- Italian theatrical release poster
- Directed by: Giorgio Stegani
- Screenplay by: Giorgio Stegani; José Luis Jerez; Michèle Villerot;
- Story by: Giorgio Stegani
- Starring: Giuliano Gemma; Ida Galli; Nello Pazzafini; Roberto Camardiel; Pierre Cressoy;
- Cinematography: Francisco Sempere
- Edited by: Jacqueline Brachet
- Music by: Benedetto Ghiglia
- Production companies: Dorica Film; Explorer Film '58; Fono Roma, Coop; Trébol Films; Films Corona;
- Distributed by: Euro International Films
- Release date: December 1965;
- Countries: Italy; France; Spain;
- Box office: $2.1 million (Italy)

= Adiós gringo =

1965 film by Giorgio Stegani

Adiós gringo is a 1965 colour Spaghetti Western film directed by Giorgio Stegani. It stars Giuliano Gemma and was co produced between Italy, Spain and France. A major success in Italy, it was the 4th highest grossing Italian picture of the year.

==Plot==
Brett Landers, a cowboy, buys cattle from his friend Gil Clawson for his ranch but gets falsely accused of theft. In self-defense, he kills his accuser and faces a lynch mob. Escaping with his gun, Brett vows to return and find the real thief. On his journey, he encounters Lucy, a girl kidnapped and tortured during a stagecoach attack.

Despite helping Lucy, Brett faces suspicion in the nearest town as the real culprits are still at large. Lucy identifies the thieves, including Gil Clawson. One of them, Avery Ranchester, is the son of influential Clayton Ranchester. The trio tries to silence Lucy, kidnapping Brett to stage an escape. Brett escapes, kills one bandit, and flees with Lucy.

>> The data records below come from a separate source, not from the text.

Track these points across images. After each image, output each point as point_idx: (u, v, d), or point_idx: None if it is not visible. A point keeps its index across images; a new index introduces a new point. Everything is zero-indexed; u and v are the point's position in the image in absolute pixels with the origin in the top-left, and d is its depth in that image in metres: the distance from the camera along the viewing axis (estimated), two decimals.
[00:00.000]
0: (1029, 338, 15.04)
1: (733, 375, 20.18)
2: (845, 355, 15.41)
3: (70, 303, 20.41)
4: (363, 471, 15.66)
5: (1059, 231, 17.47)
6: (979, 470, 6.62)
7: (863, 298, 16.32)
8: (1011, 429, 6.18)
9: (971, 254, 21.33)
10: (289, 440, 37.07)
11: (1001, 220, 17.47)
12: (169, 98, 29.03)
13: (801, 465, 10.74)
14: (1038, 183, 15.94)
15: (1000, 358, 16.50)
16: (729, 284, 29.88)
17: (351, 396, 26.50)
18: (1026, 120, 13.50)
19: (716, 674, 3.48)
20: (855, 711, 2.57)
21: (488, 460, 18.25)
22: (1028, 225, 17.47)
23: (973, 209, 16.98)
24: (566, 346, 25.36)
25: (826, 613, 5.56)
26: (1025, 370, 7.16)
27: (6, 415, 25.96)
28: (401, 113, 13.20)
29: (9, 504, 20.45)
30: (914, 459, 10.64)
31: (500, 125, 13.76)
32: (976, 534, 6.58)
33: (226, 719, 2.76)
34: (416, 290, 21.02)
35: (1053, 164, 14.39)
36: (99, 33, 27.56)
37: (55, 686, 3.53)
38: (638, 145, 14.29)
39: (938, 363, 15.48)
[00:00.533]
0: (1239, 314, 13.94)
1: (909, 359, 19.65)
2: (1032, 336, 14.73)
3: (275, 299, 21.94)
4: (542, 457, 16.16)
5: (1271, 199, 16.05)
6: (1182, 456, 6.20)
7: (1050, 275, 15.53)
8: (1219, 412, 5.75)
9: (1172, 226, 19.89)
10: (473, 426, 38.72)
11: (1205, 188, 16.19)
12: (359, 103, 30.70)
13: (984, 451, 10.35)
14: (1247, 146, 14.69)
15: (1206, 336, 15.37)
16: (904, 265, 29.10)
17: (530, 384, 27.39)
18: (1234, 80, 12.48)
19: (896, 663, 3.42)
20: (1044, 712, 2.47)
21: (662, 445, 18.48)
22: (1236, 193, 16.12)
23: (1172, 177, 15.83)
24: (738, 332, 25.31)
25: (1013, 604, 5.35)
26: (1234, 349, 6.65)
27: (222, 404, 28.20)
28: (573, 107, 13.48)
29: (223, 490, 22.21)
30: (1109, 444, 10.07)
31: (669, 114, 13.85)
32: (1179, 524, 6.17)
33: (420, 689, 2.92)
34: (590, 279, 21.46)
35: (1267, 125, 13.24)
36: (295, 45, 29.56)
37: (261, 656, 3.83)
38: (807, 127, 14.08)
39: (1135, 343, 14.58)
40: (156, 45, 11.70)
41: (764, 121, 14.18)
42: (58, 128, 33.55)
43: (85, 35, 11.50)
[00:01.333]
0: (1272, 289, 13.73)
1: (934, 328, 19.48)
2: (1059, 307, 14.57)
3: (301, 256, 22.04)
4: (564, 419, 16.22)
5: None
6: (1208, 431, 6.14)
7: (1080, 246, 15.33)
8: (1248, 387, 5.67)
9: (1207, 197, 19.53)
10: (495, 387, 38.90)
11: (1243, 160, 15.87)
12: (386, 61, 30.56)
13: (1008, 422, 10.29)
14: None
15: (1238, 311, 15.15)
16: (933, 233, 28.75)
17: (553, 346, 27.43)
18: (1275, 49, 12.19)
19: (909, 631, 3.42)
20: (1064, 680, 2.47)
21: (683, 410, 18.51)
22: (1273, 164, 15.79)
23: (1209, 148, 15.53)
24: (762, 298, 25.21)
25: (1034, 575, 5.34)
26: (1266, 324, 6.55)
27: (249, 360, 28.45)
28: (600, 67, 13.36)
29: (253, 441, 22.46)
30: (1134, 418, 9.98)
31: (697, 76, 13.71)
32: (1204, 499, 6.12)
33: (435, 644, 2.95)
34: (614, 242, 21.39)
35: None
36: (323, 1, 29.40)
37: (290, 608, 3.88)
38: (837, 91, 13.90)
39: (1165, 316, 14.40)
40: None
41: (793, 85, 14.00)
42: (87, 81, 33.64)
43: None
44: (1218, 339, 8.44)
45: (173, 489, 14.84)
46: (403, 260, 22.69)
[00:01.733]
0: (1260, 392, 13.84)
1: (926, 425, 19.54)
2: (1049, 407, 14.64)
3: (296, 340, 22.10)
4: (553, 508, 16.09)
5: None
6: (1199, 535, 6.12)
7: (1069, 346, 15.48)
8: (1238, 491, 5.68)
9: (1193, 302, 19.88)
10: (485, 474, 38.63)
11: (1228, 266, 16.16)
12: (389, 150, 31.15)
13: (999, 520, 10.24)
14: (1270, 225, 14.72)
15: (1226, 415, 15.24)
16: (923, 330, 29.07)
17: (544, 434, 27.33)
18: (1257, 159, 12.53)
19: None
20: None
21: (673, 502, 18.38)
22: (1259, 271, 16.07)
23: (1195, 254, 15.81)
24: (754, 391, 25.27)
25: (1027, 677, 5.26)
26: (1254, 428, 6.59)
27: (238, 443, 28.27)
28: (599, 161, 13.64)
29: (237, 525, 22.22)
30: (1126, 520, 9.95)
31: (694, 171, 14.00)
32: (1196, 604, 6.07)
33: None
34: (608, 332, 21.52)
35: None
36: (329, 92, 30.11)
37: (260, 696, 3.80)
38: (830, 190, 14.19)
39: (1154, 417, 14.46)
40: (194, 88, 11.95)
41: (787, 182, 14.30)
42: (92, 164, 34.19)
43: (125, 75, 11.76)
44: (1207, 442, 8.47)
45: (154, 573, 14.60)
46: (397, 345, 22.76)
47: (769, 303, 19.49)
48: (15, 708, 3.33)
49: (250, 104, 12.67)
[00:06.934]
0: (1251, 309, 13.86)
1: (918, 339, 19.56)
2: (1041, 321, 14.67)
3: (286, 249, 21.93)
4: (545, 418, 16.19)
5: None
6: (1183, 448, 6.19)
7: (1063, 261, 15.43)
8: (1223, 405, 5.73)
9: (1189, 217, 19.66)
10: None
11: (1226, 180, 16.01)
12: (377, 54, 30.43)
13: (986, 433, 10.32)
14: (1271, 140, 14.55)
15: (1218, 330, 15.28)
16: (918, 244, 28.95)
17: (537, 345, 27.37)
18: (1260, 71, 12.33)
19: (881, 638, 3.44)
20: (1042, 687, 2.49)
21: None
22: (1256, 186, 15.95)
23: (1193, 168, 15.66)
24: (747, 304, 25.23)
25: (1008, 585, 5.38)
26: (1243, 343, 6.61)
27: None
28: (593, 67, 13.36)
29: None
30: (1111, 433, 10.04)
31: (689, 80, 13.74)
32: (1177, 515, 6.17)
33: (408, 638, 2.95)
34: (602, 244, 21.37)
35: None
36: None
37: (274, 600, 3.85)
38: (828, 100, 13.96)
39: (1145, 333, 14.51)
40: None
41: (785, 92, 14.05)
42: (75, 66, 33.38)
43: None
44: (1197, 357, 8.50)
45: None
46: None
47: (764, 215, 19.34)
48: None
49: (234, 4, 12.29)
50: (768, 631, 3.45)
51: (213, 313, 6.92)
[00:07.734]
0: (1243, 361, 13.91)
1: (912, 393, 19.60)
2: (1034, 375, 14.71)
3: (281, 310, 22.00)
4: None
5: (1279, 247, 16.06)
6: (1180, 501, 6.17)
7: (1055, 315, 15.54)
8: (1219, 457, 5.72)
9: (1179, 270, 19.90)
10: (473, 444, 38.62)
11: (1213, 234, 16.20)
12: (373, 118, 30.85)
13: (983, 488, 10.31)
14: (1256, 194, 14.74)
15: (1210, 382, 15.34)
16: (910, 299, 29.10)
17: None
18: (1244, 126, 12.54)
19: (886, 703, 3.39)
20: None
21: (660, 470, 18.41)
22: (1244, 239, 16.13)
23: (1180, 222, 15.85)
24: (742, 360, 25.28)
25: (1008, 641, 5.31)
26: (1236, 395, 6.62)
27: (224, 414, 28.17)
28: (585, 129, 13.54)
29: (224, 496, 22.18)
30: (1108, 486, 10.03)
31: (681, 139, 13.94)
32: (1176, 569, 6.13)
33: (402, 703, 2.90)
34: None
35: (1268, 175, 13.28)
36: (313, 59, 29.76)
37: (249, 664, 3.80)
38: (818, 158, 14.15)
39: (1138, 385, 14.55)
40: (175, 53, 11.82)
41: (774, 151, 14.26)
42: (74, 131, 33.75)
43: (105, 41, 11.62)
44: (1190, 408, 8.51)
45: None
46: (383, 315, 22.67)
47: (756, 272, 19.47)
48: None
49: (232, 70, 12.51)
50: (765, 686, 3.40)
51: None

Back in town, Clayton Ranchester turns the crowd against Brett. With help from the sheriff and town doctor, Brett and Lucy escape, sparking a mountain manhunt. Lucy, forced to kill Gil, loses the only witness to clear Brett. Brett captures Avery, who still has stolen money. Lucy accuses Avery of her torment, leading to Brett's exoneration from cattle theft.

==Cast==
- Giuliano Gemma as Brent Landers
- Evelyn Stewart as Lucy Tillson
- Nello Pazzafini as Gil Clawson
- Pierre Cressoy as Clayton Ranchester
- Germano Longo as Stan Clevenger
- Massimo Righi as Avery Ranchester
- Robert Camardiel as Dr. Barfield
- Francisco Brana as Ranchester cowboy
- Osiride Peverello as Ranchester cowboy
- Jesús Puente as Sheriff Tex Slaughter
- Monique Saint Claire as Maude Clevenger

==Release==
Adiós gringo was released in 1965. On its domestic release in Italy, Adiós gringo was the fourth highest-grossing film of the year. Stuart Byron of Variety commented on the audience reaction to the film at a 22nd street grind house screening in New York who were laughing at the film more than enjoying it.

==Reception==
From contemporary reviews, Stuart Byron of Variety stated the film was the "perhaps the most implausible and contrived" of Italian Westerns.

V. Bassoli in "L'Avvenire d'Italia" in February 1966 wrote that the director "had made the best of the elements he had at hand, creating a film perhaps a little harsh but full of emotions and findings, making thus a good use of Harry Whittington's novel".